Monday 29 April 2013

Healthy Guilt and Unhealthy Guilt ~Robert Burney

Guilt is a feeling - an emotional energy whose purpose is to communicate with our consciousness about our behavior. It is important to make a distinction between healthy guilt and unhealthy guilt in relationship to discernment and emotional honesty.
In my definition shame is a term that relates to being (feeling that something is wrong with who we are, that our being is defective) - while guilt refers to behavior.

We do not need fixing. We are not broken. Our sense of self, our self perception, was shattered and fractured and broken into pieces, not our True Self. . . .

We are not broken. That is what toxic shame is - thinking that we are broken, believing that we are somehow inherently defective.

Guilt is "I made a mistake, I did something wrong."

Shame is "I'm a mistake, something is wrong with me."

Guilt is something we feel to help us be aware of our behavior.

Healthy guilt is what we feel when we violate our own value system.
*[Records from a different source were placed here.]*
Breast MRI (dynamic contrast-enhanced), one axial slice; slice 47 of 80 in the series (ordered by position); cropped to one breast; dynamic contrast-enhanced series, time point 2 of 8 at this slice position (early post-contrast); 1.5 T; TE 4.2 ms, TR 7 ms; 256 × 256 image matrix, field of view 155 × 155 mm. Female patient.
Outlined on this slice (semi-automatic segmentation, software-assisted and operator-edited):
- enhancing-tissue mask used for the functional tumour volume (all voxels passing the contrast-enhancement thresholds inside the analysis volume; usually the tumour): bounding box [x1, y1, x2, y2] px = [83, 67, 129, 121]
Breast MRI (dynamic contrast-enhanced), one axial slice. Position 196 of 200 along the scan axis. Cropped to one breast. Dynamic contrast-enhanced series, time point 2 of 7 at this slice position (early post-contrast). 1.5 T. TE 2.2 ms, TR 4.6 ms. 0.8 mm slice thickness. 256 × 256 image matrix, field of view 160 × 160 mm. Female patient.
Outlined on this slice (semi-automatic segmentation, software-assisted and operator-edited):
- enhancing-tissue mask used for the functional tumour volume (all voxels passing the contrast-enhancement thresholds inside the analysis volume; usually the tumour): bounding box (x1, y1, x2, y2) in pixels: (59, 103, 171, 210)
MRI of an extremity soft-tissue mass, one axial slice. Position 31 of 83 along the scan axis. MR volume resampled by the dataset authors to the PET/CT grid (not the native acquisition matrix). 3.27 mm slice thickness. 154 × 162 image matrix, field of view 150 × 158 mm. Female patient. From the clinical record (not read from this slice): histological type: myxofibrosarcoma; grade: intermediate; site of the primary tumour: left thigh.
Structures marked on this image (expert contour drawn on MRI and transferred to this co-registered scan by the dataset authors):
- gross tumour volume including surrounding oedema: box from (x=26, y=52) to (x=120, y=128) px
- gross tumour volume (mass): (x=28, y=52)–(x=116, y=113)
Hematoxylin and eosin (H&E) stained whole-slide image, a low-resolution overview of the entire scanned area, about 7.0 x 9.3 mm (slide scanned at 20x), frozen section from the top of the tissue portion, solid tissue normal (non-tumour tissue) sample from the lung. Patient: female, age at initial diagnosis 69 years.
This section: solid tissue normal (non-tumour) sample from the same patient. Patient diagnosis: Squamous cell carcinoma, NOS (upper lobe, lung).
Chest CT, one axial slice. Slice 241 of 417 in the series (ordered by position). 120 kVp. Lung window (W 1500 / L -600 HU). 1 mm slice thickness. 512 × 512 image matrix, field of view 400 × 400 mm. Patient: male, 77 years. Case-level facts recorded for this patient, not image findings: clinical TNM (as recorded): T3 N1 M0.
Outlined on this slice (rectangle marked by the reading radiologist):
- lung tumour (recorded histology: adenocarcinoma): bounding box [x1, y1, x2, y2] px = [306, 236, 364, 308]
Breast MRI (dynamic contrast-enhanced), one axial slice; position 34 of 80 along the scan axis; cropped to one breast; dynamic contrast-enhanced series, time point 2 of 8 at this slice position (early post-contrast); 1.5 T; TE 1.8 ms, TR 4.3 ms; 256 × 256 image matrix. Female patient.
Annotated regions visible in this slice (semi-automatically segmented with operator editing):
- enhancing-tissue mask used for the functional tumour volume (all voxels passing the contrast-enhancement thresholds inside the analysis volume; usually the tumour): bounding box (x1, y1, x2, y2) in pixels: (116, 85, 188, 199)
It is an important intuitive component in maintaining a healthy, honest relationship with ourselves. Guilt helps us to be aware of areas that needs some more healing - behavior that is a reaction to old wounds and old tapes. It is generated by our Spirit when we have acted in ways which we need to make amends for, when our humanness has caused us to act in a way that does not respect and honor that we are ONE with everyone and everything.

Unhealthy guilt is when we feel guilty for violating someone else's value system. We were programmed to react to life based on value systems that were dysfunctional, codependent, and unhealthy. We had imposed upon us, and programmed into our intellectual perspective and emotional reactions, value systems we learned from the emotional experiences, intellectual teachings, and role modeling of the beings around us in childhood. In order to survive, we adapted the value systems imposed upon us - even though they often did not make sense to us even then.